Het hof oordeelde dat het rapport van de ambtenaar onvoldoende bewijs bood voor de verdedigde waarde. De referentiewoningen die door de ambtenaar waren gebruikt voor de waardebepaling waren verkocht op tijdstippen die te ver van de waardepeildatum lagen, waardoor de verkoopprijzen niet als betrouwbare basis konden dienen. Bovendien was een van de referentiewoningen, gelegen aan de [b-weg 2], te groot om als vergelijkingsobject te dienen. Het hof concludeerde dat de waarde van het appartement van de belanghebbende moest worden vastgesteld op € 110.268 (f. 242.998).

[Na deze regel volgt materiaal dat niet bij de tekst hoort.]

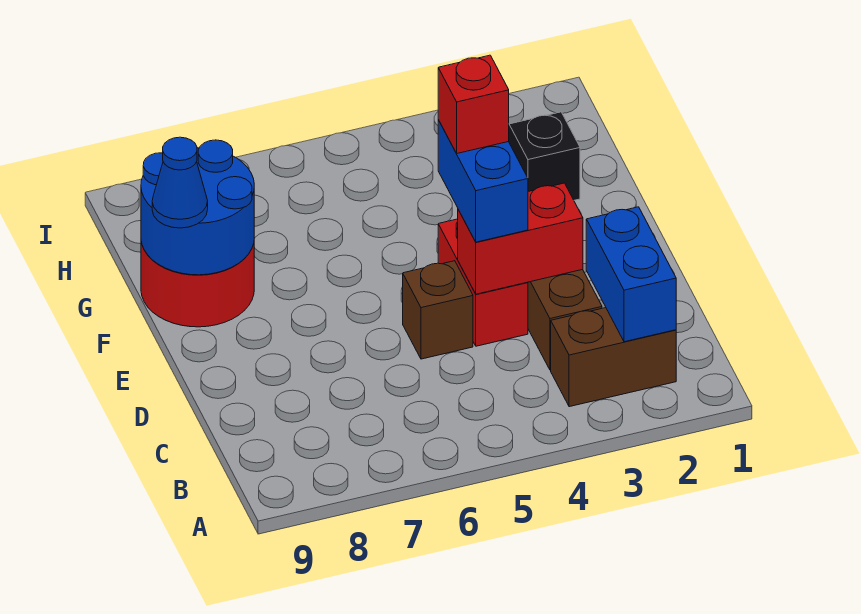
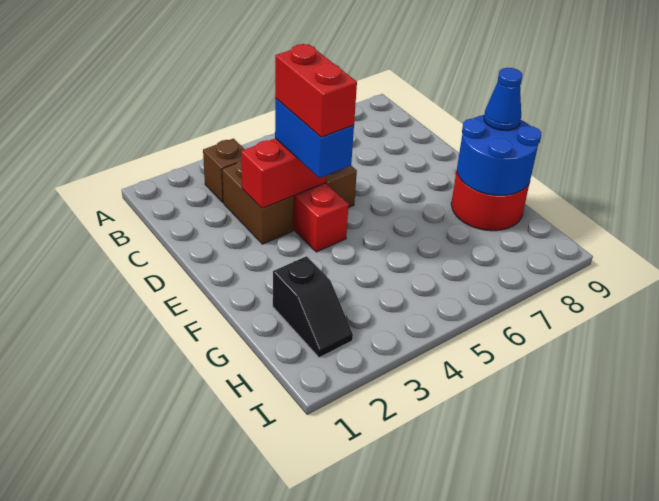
brown 1x2 brick [551,308,676,407] -> brown 1x1 brick [203,139,245,202]
blue 1x2 brick [586,207,676,342] -> none
red 1x1 brick [438,55,509,153] -> red 1x2 brick [275,44,357,137]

Het hof verklaarde het beroep gegrond, vernietigde de uitspraak van de ambtenaar en gelastte de gemeente Almere om het door de belanghebbende gestorte griffierecht van € 29 te vergoeden. De mondelinge uitspraak was niet vatbaar voor cassatie, maar partijen konden verzoeken om een schriftelijke vervanging van de uitspraak. Het hof benadrukte dat bij een schriftelijke vervanging de inhoud van de uitspraak niet heroverwogen zou worden. De beslissing werd openbaar uitgesproken door mr. drs. F.J.P.M. Haas, lid van de zevende enkelvoudige belastingkamer, in aanwezigheid van griffier mr. D.N.N. Jansen.